# [What the task asks]
In the records that follow, find the line with "assist in our marketing efforts."; from there, retype every line exactly through the line with "Cookies Settings", which also belongs to the answer.

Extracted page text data
· · · · · · ·

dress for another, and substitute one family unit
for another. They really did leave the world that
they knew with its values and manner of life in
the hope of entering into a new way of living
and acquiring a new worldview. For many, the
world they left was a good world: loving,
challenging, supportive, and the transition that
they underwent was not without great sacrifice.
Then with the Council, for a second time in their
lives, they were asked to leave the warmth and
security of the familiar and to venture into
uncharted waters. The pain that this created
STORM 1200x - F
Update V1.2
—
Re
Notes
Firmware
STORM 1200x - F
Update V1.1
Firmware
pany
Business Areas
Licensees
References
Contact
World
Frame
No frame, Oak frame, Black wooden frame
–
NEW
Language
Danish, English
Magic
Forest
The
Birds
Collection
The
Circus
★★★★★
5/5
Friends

· · · · · · ·

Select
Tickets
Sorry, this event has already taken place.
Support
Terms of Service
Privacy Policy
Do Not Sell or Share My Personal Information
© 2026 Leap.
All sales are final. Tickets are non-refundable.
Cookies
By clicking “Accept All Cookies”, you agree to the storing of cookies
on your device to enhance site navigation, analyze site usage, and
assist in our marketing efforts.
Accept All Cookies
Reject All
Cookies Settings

· · · · · · ·

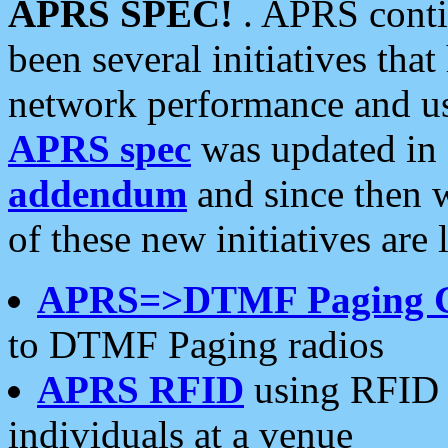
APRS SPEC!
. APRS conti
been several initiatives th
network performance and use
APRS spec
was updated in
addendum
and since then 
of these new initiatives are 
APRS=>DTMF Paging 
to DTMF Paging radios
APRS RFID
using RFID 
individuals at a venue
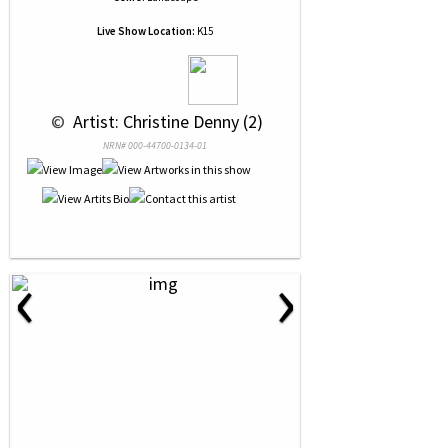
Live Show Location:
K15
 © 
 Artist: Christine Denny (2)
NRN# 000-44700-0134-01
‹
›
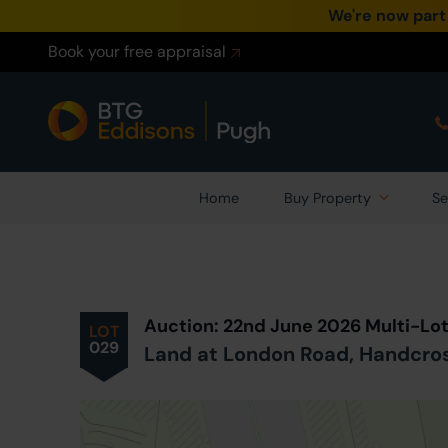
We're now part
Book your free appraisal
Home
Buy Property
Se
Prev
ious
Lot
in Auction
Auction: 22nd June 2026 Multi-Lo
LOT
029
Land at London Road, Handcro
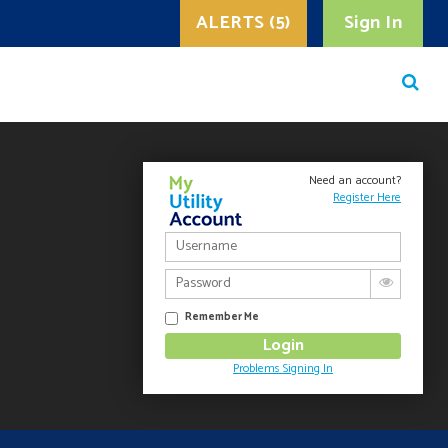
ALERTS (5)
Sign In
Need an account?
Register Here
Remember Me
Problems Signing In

· · · · · · ·

# [Solution]
assist in our marketing efforts.
Accept All Cookies
Reject All
Cookies Settings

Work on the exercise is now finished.